--- Extracted information ---

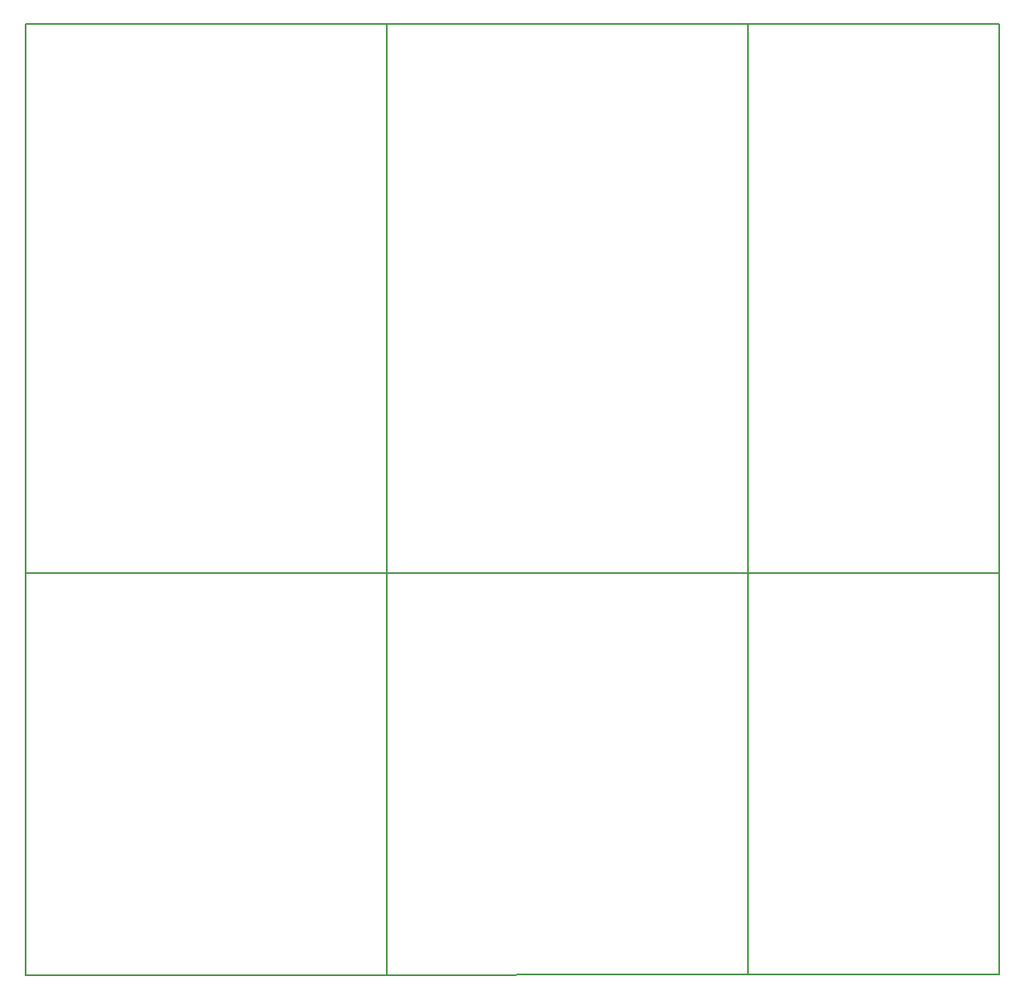
<source format=gbr>
G04 #@! TF.FileFunction,Other,ECO1*
%FSLAX46Y46*%
G04 Gerber Fmt 4.6, Leading zero omitted, Abs format (unit mm)*
G04 Created by KiCad (PCBNEW 4.0.7) date 11/16/17 18:45:24*
%MOMM*%
%LPD*%
G01*
G04 APERTURE LIST*
%ADD10C,0.100000*%
%ADD11C,0.200000*%
G04 APERTURE END LIST*
D10*
D11*
X74000000Y100000000D02*
X74000000Y2550000D01*
X0Y43700000D02*
X99750000Y43700000D01*
X37000000Y100000000D02*
X37000000Y2550000D01*
X99750000Y100000000D02*
X0Y100000000D01*
X99750000Y2550000D02*
X99750000Y100000000D01*
X0Y2500000D02*
X99750000Y2550000D01*
X0Y100000000D02*
X0Y2500000D01*
M02*

</source>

---

▸ **Description of the task**:
Leave the pictures out and output all of the data verbatim.

▸ **Result for this task**:
<source format=gbr>
G04 #@! TF.FileFunction,Other,ECO1*
%FSLAX46Y46*%
G04 Gerber Fmt 4.6, Leading zero omitted, Abs format (unit mm)*
G04 Created by KiCad (PCBNEW 4.0.7) date 11/16/17 18:45:24*
%MOMM*%
%LPD*%
G01*
G04 APERTURE LIST*
%ADD10C,0.100000*%
%ADD11C,0.200000*%
G04 APERTURE END LIST*
D10*
D11*
X74000000Y100000000D02*
X74000000Y2550000D01*
X0Y43700000D02*
X99750000Y43700000D01*
X37000000Y100000000D02*
X37000000Y2550000D01*
X99750000Y100000000D02*
X0Y100000000D01*
X99750000Y2550000D02*
X99750000Y100000000D01*
X0Y2500000D02*
X99750000Y2550000D01*
X0Y100000000D02*
X0Y2500000D01*
M02*

</source>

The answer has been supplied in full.